One memory, however, burns bright yellow. Standing before the glowing fridge, I’d seize a cup of banana and begin my ritual with the big cold door still open. The tip of my teaspoon cut a fingernail-sized crescent into the unwrinkled, neon-lemon-colored skin. I dabbed the tip of my tongue, shut my eyes and absorbed. The next bite got slightly larger, half a spoon’s worth, eaten slowly to savor. Those that followed increased in size and vigor until I scooped like a gravedigger, occasionally pushing pudding through my missing front tooth hole to make my brother laugh. Lastly, I scraped and clinked and licked that glass clean of every trace.

Unbeknownst to my grandmother, her pudding was the magic potion she conjured to make her eternal in my heart.

My beautiful mom's beautiful mom

My beautiful mom’s beautiful mom


Last night, my wife and I attended a dinner party, where a guest brought banana pudding made with love from a recipe gleaned from an upscale Manhattan bakery.

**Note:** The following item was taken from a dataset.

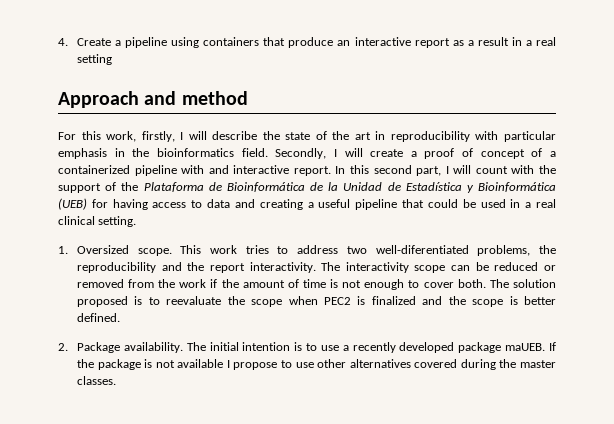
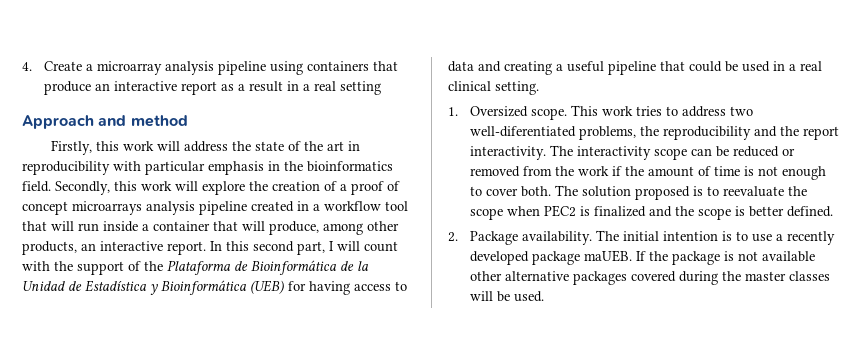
(122, 43) none -> [96,61,214,75] microarray analysis
[58,131,258,142] For this work, firstly, I will describe -> [51,140,229,155] Firstly, this work will address
[333,148,557,159] [58,165,229,176] I will create a proof of concept of a containerized pipeline with and -> [114,181,400,195] [22,201,408,215] [22,221,399,235] [22,241,96,255] this work will explore the creation of a proof of concept microarrays analysis pipeline created in a workflow tool that will run inside a container that will produce, among other products, an
[226,359,557,370] [76,376,116,385] I propose to use other alternatives covered during the master classes. -> [469,271,830,285] [469,291,544,302] other alternative packages covered during the master classes will be used.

The color resembled French vanilla ice-cream, not the too-bright synthetic “banana color” in the stuff my grandmother made. Instead of little glass cups, my friend scooped her pudding into ceramic dishes from a large glass bowl that featured crushed Nilla Wafers across the top. The surface was lumpy with chunks of banana, not flawlessly smooth like my grandma’s little servings.

BUT … that first bite was all Marian Saltzman.

Flooding back through 50-year-old lips came the selfless love of a woman who knew how much two little imps cherished her simple treats. Who made trays and trays of the stuff so we could finish one and grab another. And even a third. Whose whole face laughed when she did, her joy ironically amplified by laugh lines deepened by cigarettes.

Today, Marian Saltzman lives in the rich, squinty smiles of my sons. My mom still speaks with her out loud. And my wife proudly wears her engagement ring, a daily reminder of what a marriage is supposed to look like.


Spoonful of pudding

And, for me, my grandma lives forever in the tip of my spoon.